人文科学、社会科学に関する学際的グループ研究助成

2012年度

文化・情報の越境と中国政治・日中関係:政治学・歴史学・社会学によるアプローチ

金沢大学人間社会学域 准教授
倉田 徹

1.研究の趣旨
 本研究においては、「文化産業や、メディア・ネットを通じた国際的な情報伝達が、中国政治や日中関係をどう変えるか」との共通の問題意識から派生する、1.中国のなかで自由を維持する香港の自由や民主が中国を変えるか、2.中国近代史において顕著に見られた、外からの文化・情報・価値観の流入が中国に大きな影響を与えた歴史は繰り返されるか、3.ソフト・パワーの一環として外交に利用されるようになった現在、文化と政治はどのような関係を築くのかという問題に、政治学・歴史学・社会学を専門とする日本・台湾・香港の若手研究者が、それぞれの切り口からアプローチを試みた。
 この研究の背景には、中国がグローバル化の中で経済成長を実現しているにも関わらず、一党独裁の政治体制を死守しようとしていることと、日中関係が互いの経済関係の緊密化の一方で、深刻な感情的対立に陥っていることという、中国にまつわる状況が存在している。

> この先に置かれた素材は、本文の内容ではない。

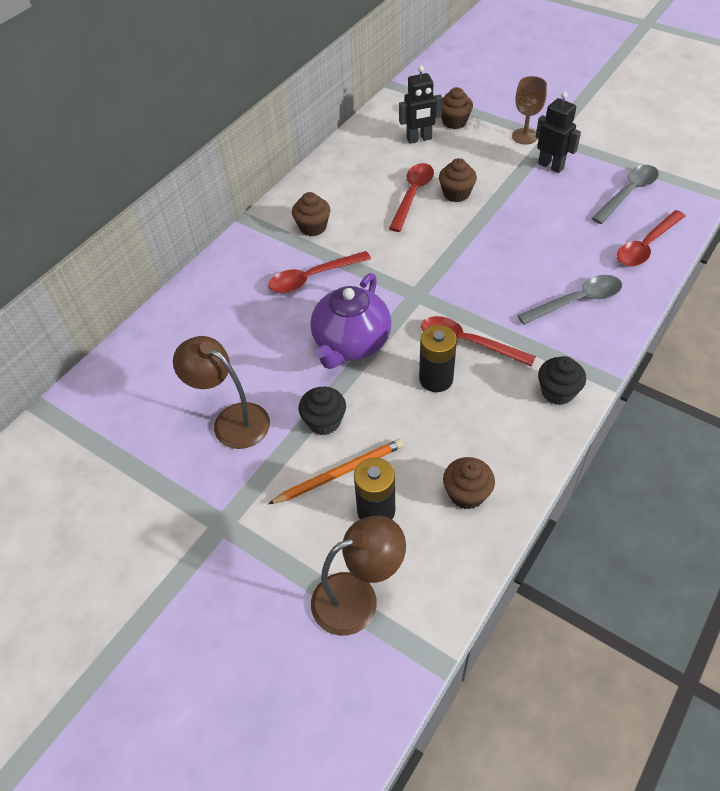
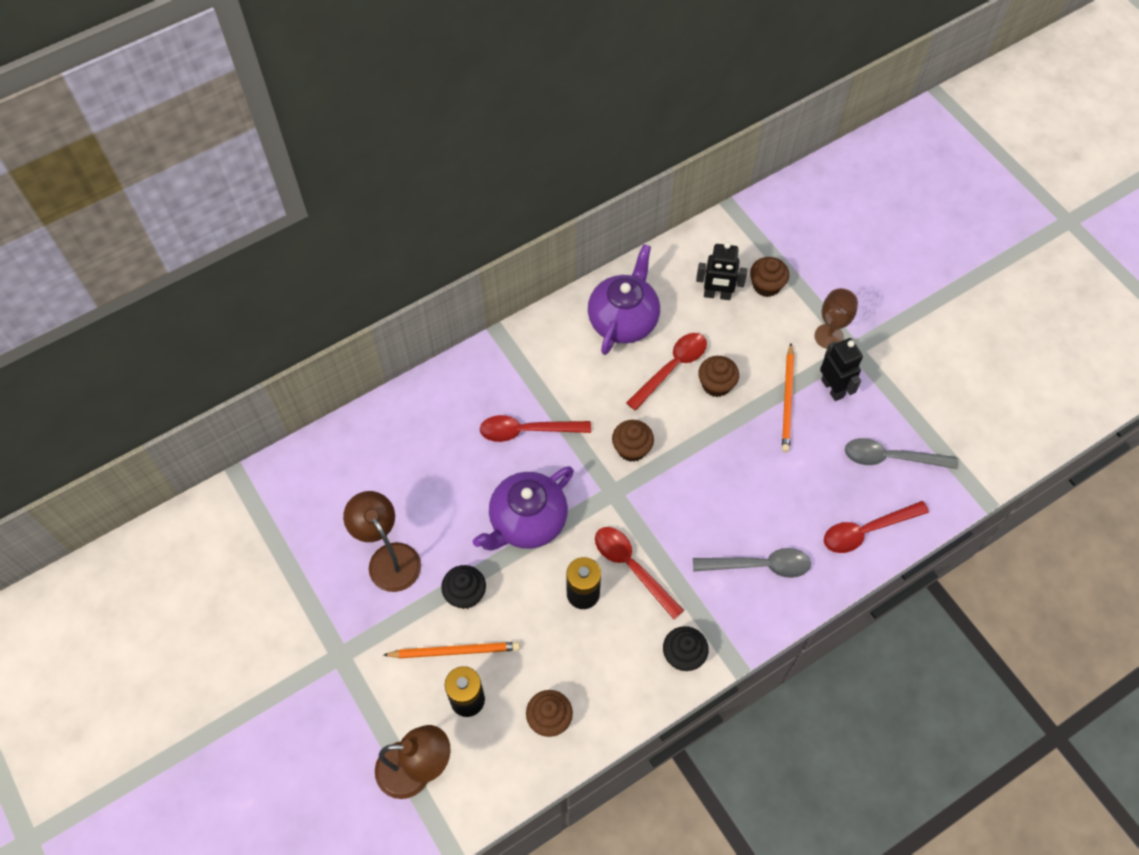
camera: 20 degrees right, 10 degrees up
brown cupcake [292,192,330,236] -> brown cupcake moved to [612,420,654,462]
grey spoon [591,165,659,224] -> grey spoon turned 150 degrees counterclockwise [845,438,957,469]
none -> purple teapot [588,244,660,355]
none -> orange pencil [782,344,794,452]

これらの状況が今後どう展開して行くかは、日本や東アジアの将来にとって極めて重要な問題であり、また、そのいずれにおいても、日本や西側諸国から中国への文化や情報の流入が、大きな影響を及ぼす可能性があると考えられる。

2.助成期間中の研究活動
 期間中に行われた特筆すべき活動は、2012年12月の香港中文大学でのワークショップの開催と、2013年6月のアジア政経学会全国大会での分科会開催である。
 香港でのワークショップでは、研究チームから6名が口頭で、1名が書面で研究報告を行い、ゲストとして参加した小熊英二慶大教授が総括コメントを行った。文化・情報の越境の様々な現象が報告され、研究の問題意識が共有された。
 アジア政経学会全国大会での分科会には、研究チームから3名が報告を行い、1名がコメンテーターとして参加した。それぞれが日本のナショナリズム、清末期の中国の文物の越境、清末期の教育制度の構築に対する日本の影響を考察しており、研究の進捗がうかがわれた。
 この他、2013年7月に名古屋市で開催され、研究メンバーのうち2名が参加した「中国化するアジア文化」座談会にも本研究助成の資金が活用された。

3.今後の研究計画
 現在、メンバー各自の個別研究が進められており、今後この研究成果をまとめた論文集を、まずは香港において中国語で出版することを目指している。その実現後は日本語・英語でも研究成果を出版して行きたいと考えている。